Posted by Daniel Hall on October 26, 2007
The DC Metro system is considering raising fares in order to close a budget shortfall. I don’t think this is going to turn out as well as they hope. First, today’s WaPo:
Minimum rush-hour subway fares could rise as much as 30 cents, bus fares could go up a dime and parking fees could increase by $1.15 under a plan agreed to by Metro board members yesterday that now must go before the public. …
Under the pricing plan, base rush-hour subway fares could rise 30 cents to $1.65, and peak-period costs could go up as much as 80 cents, depending on trip distances. Maximum rush-hour fares would increase 80 cents, from $3.90 to $4.70. There would be no increase during off-peak periods. …
The $1.15 increase in parking fees would be added to the charges at Metro parking facilities, which can be as high as $3.75 to $4 at some suburban lots. …
The fare increases are needed to help close a projected $109 million budget shortfall. The plan agreed to yesterday falls $20 million short, Metro officials said.
So what’s the problem here? Traveling by mass transit is not the only option commuters have. If the cost of commuting by rail goes up, while the costs of other transit modes stay the same, commuters will substitute towards their other primary option: driving! And more driving has its own very real costs — more accidents, more pollution, and most costly of all, more congestion.
Raising rates on Metro might close the budget gap for mass transit but still reduce societal welfare because of the externalities from shifting commuters towards driving. A recent discussion paper by Ian Parry and Kenneth Small suggests that this is likely to be the case.
First off, as way of background, let me acknowledge that DC already has a very economically progressive system for rail charges: prices vary with the length of the trip, and there are differential prices for peak and off-peak periods. These are good features that improve the efficiency of the system by making long-haul riders pay their share and by encouraging those who don’t have to commute at rush hour to shift towards off-peak travel. Second, the subsidy for rail transit in DC — 40% — is below the national average, as shown in Table 2 of the paper.

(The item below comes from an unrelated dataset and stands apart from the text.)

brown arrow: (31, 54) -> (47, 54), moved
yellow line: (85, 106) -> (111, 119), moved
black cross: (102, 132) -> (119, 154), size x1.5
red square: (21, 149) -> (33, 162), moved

The key finding of the paper is summed up here:
The results support the efficiency case for the large fare subsidies currently applied across mode, period, and city. In almost all cases, fare subsidies of 50 percent or more of operating costs are welfare improving at the margin, and this finding is robust to alternative assumptions and parameters.

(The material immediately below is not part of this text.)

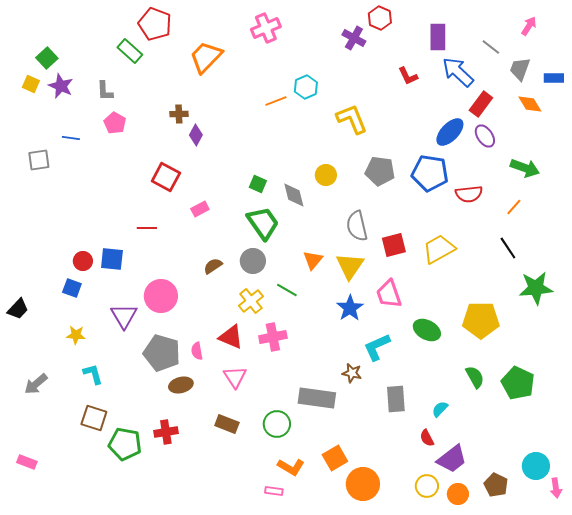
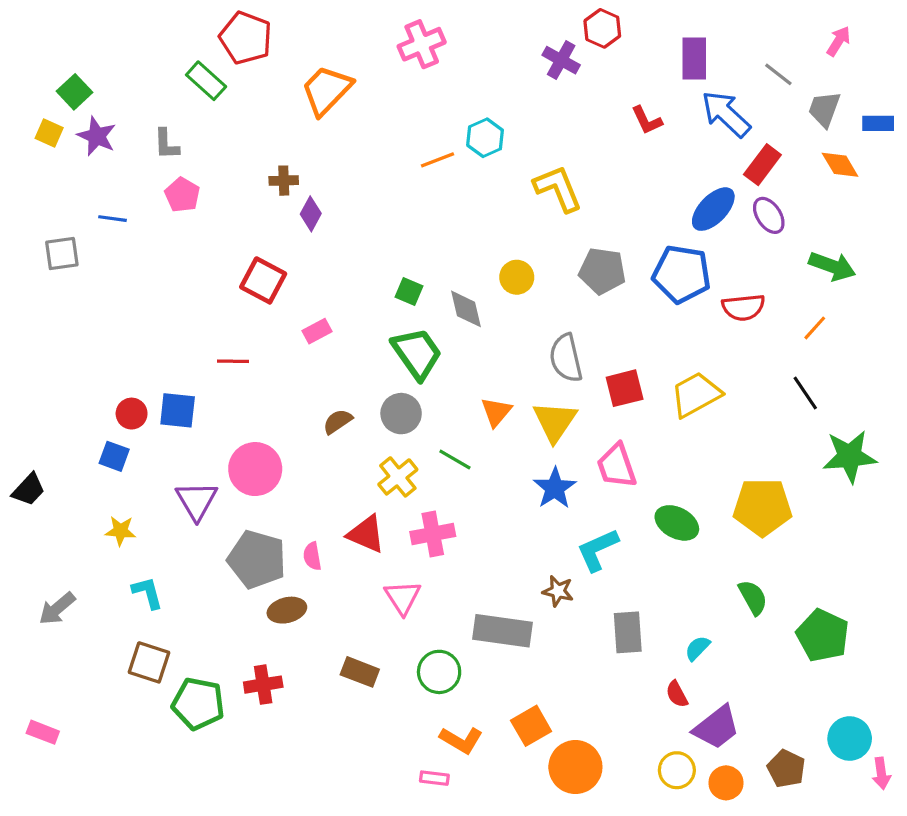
pink triangle: (235, 377) -> (403, 597), moved
green pentagon: (518, 383) -> (823, 635), moved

But the truly striking result comes if you look at the authors’ results for the rail transit in the Washington area during peak times in Table 3: they calculate that the optimal subsidy is over 90%! The two main reasons are the average-marginal cost gap for a public transit system — more riders mean increased service frequency and fuller trains — and… <drumroll>… the reduced congestion externalities from the shift to mass transit!
The paper suggests that decreasing the subsidy for peak rail transit will be welfare-reducing at the margin, in large part because drivers are going to pay the cost of increased congestion. And Metro’s proposed increases will do exactly this, as they are targeted at peak rail transit (both the increase in peak fares and the parking charges will primarily hit commuters).
Metro’s fare increases may help close the system’s budget shortfall, but that doesn’t mean it’s a wise policy for the area’s citizens. Far better to start charging drivers for the externalities they impose — congestion, pollution, and the like — and use some of those funds to start subsidizing mass transit.